Local authorities have got a bad deal from kitchen sink
outsourcing deals with private industry and should take their most
important IT functions back under the wing of the public sector,
says consultancy Deloitte.
Contrary to the belief in recent years that local authorities
could save money by handing their entire IT departments over to
private contractors, Deloitte said outsourcing suppliers are better
suited to providing "highly commoditised IT functions, such as
desktop, networks and datacentres".
Councils could make "significant savings", make better use of
their IT and do a better job for their constituents if they kept IT
strategy and supplier management functions in-house, the firm said
in a report,
Taking control of IT.
"The days of the monolithic IT outsourcing deal are numbered,"
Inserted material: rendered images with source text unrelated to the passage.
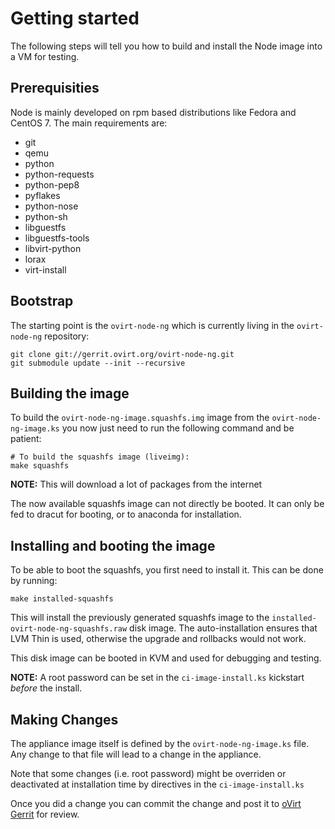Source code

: # Getting started

The following steps will tell you how to build and install the Node image into
a VM for testing.

## Prerequisities

Node is mainly developed on rpm based distributions like Fedora and CentOS 7.
The main requirements are:

- git
- qemu
- python
- python-requests
- python-pep8
- pyflakes
- python-nose
- python-sh
- libguestfs
- libguestfs-tools
- libvirt-python
- lorax
- virt-install

## Bootstrap

The starting point is the `ovirt-node-ng` which is currently living in
the `ovirt-node-ng` repository:

    git clone git://gerrit.ovirt.org/ovirt-node-ng.git
    git submodule update --init --recursive


## Building the image

To build the `ovirt-node-ng-image.squashfs.img` image from
the `ovirt-node-ng-image.ks` you now just need to run the
following command and be patient:

    # To build the squashfs image (liveimg):
    make squashfs

**NOTE:** This will download a lot of packages from the internet

The now available squashfs image can not directly be booted.
It can only be fed to dracut for booting, or to anaconda for installation.


## Installing and booting the image

To be able to boot the squashfs, you first need to install it.
This can be done by running:

    make installed-squashfs

This will install the previously generated squashfs image to the
`installed-ovirt-node-ng-squashfs.raw` disk image.
The auto-installation ensures that LVM Thin is used, otherwise the upgrade and
rollbacks would not work.

This disk image can be booted in KVM and used for debugging and testing.

**NOTE:** A root password can be set in the
`ci-image-install.ks` kickstart _before_ the install.


## Making Changes

The appliance image itself is defined by the `ovirt-node-ng-image.ks`
file. Any change to that file will lead to a change in the appliance.

Note that some changes (i.e. root password) might be overriden or deactivated
at installation time by directives in the
`ci-image-install.ks`

Once you did a change you can commit the change and post it to
[oVirt Gerrit](http://gerrit.ovirt.org) for review.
said Costi Perricos, Deloitte technology partner and report author.
"Successful outsourcing stories remain rare in local
government."
Bill Hall, director of local government IT at Deloitte, said
large outsourcing deals were an inheritance of a time when central
e-government investment drove a transformation in IT services.
Legal restrictions prevented councils from raising the capital to
manage the changes, so they outsourced to private firms who could
get the loans. Now belts were tightening and restrictions on LA
borrowing had been removed, councils were finding the big
outsourcing deals were no longer attractive.
Perricos said councils had treated IT as though it were a "black
box". The result was "failed outsourcing contracts", and a lack of
"centralised control" and "adequate governance".